Почетный караул в блестящих панцирях, с мечами и алебардами, стоял в новом соборе на ступеньках лестницы, ведущей в залу капитула. Стража была поставлена магистратом, но не для встречи епископских послов, а в честь крестьянских военачальников и членов крестьянского военного совета, заседавших в зале капитула. Несмотря на стражу, любопытные устремились вверх по лестнице вслед за деканом и его спутниками. Но зал капитула не мог вместить всех желающих. Для послов были поставлены кресла у стола, за которым сидели крестьяне, и декан, не привыкший к верховой езде и страдавший от ее последствий, поспешил усесться поудобней. Любовь к жизненным удобствам, его слабость, нередко брала перевес над его мужеством.
Выражение добродушия сразу же исчезло с его лица, когда он очутился лицом к лицу с людьми, при одном упоминании о которых вся его кровь католика и дворянина закипала в нем ненавистью. Перед ним были двойные отступники: рыцари Ген фон Берлихинген и Флориан Гейер, — перешедшие в протестантство священники: тощий Деннер из Лейценброна, горячий Бернгард Бубенлебен из Мергентгейма, а также оба Мецлера, Ганс Флукс, Большой Лингарт, столяр Ганс Шнабель, предводитель бильдгаузенского отряда, оттенфингенский староста и казначей Кунц Байер, предводитель мергентгеймского отряда Ганс Кольбеншлаг, помощник Якоба Келя из Эйвельштадта, который вел собрание, и много других менее известных лиц. Спокойствие Флориана Гейера, изможденные от лишений и усталости лица деревенских священников, их горящие ненавистью глаза, решимость, написанная на лицах крестьян — грубых и угловатых, их проницательные взгляды и широкоплечие фигуры, — все это наполнило тревогой сердце соборного декана.

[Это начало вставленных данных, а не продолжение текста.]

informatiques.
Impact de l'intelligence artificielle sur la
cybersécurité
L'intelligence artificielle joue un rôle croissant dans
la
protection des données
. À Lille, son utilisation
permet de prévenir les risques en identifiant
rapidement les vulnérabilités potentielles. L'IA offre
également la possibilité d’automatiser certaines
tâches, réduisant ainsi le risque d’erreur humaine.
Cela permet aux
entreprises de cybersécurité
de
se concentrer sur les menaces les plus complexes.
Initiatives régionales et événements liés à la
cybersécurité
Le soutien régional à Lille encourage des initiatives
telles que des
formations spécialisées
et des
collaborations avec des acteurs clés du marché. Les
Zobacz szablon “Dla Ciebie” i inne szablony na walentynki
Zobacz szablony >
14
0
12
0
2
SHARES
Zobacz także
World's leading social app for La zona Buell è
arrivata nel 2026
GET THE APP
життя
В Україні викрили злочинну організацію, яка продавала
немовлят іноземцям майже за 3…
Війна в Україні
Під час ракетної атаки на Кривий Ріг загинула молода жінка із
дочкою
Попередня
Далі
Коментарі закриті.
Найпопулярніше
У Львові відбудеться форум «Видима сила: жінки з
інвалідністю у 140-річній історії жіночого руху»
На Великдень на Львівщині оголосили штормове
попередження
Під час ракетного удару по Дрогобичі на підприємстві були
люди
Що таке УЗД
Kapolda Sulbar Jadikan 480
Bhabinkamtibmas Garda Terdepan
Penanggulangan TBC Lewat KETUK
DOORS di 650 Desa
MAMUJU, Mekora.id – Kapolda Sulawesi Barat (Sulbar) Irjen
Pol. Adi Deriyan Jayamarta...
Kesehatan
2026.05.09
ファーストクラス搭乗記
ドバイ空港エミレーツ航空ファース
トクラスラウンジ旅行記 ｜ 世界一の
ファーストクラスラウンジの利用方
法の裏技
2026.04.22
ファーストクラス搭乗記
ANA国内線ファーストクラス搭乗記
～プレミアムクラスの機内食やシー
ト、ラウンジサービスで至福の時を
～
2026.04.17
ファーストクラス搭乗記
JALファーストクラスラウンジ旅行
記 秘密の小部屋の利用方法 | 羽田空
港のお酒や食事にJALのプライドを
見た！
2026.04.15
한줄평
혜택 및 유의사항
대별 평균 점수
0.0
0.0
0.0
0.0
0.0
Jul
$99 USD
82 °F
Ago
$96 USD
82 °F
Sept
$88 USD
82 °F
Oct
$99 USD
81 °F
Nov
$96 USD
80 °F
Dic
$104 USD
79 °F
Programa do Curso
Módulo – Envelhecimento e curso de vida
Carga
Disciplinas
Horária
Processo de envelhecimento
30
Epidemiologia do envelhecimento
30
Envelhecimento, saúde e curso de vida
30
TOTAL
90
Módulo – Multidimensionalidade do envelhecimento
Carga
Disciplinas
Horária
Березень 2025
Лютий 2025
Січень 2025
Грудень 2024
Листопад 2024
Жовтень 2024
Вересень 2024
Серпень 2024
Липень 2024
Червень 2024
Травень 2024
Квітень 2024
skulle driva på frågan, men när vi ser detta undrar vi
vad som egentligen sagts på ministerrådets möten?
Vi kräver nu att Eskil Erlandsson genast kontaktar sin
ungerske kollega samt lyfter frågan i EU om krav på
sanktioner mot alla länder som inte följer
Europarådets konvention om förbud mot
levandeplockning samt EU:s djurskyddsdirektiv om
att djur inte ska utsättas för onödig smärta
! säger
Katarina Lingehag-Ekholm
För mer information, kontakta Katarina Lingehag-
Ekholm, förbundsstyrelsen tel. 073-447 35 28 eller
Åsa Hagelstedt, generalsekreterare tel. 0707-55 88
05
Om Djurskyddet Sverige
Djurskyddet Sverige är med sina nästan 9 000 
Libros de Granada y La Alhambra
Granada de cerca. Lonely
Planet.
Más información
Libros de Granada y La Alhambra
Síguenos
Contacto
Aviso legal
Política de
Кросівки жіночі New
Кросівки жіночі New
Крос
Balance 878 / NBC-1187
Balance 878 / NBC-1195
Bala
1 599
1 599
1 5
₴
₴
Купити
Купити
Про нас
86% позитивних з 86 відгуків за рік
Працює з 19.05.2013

Резкий голос крестьянского предводителя среди внезапно водворившейся в зале тишины не дал декану как следует разобраться в своих впечатлениях. Якоб Кель, приземистый и коренастый человек, славился во всем франконском войске своею грубостью. У него был низкий сдавленный лоб — верный признак упорства. Эго упорство, побочный отпрыск силы воли, грубость и мощный голос снискали ему уважение среди крестьян. Он не стал церемониться с послами и, даже не удостоив рыцарей взглядом, отрывисто сказал:
— Ну, господин декан, выкладывайте, что там у вас. Только покороче. Возиться с вами нам недосуг.
— Я буду краток. Мне это нетрудно, — сказал, поднявшись, декан. — Мое одеяние говорит о моей миссии. Я несу мир. Когда в воскресение милосердия господня его преосвященство вознамерился выехать в город на открытие конгресса, мы в Мариенберге сочли нашим священным долгом предостеречь его об опасности, которой он, возможно, подвергался, но он возразил, что совесть его чиста и что он никогда не давал своим подданным даже малейшего повода к неудовольствию. Напротив, движимый милосердием, он по мере своих сил старался смягчить их тяготы.
— О-го-го! — раздался негодующий ропот, а Ганс Лемингер, цирюльник, закричал:
— Милосердие! Его милосердие мы испытываем всю жизнь на своей шкуре! Не выпусти мы его тогда из города, он давно бы принял все наши условия, и дело с концом!
— Попридержи-ка язык, сделай милость! — прикрикнул на него Якоб Кель, и декан фон Гуттенберг продолжал:
Это милосердие, христианское сострадание к вам, заблудшим овцам стада христова, и привело нас сюда. Мы стремимся к миру и согласию. Гарнизон замка нашей присноблагодатной девы Марии готов принять на свой страх «Двенадцать статей» в убеждении, что наш милостивый господин, епископ Конрад, даст на то свое соизволение. Но нам нужен некоторый срок, чтобы узнать, какова его воля. Если же в будущем воспоследует преобразование государственного строя, то и мы не останемся в стороне.
Ропот изумления прокатился по залу.
— Вижу лисий хвост! — шепнул Мецлер из Бретгейма своему соседу. Между тем декан, сияя добродушием, сел на свое место.
— Гляди на Флориана Гейера, как он теребит свои усы. Знаю я эту его повадку. Увидишь, как он наступит лисе на хвост.
— Полагаю, что условия следует принять, поскольку они нам выгодны, — заговорил Гец фон Берлихинген, только что усиленно убеждавший в чем-то Якоба Келя. — Если гарнизон Мариенберга присягнет «Двенадцати статьям», мы без кровопролития достигнем цели и замок станет надежным оплотом нашего дела.
— Таково и мое мнение, — поддержал его Кель и во всю мощь своих богатырских легких загремел: — Так примем условия, братья?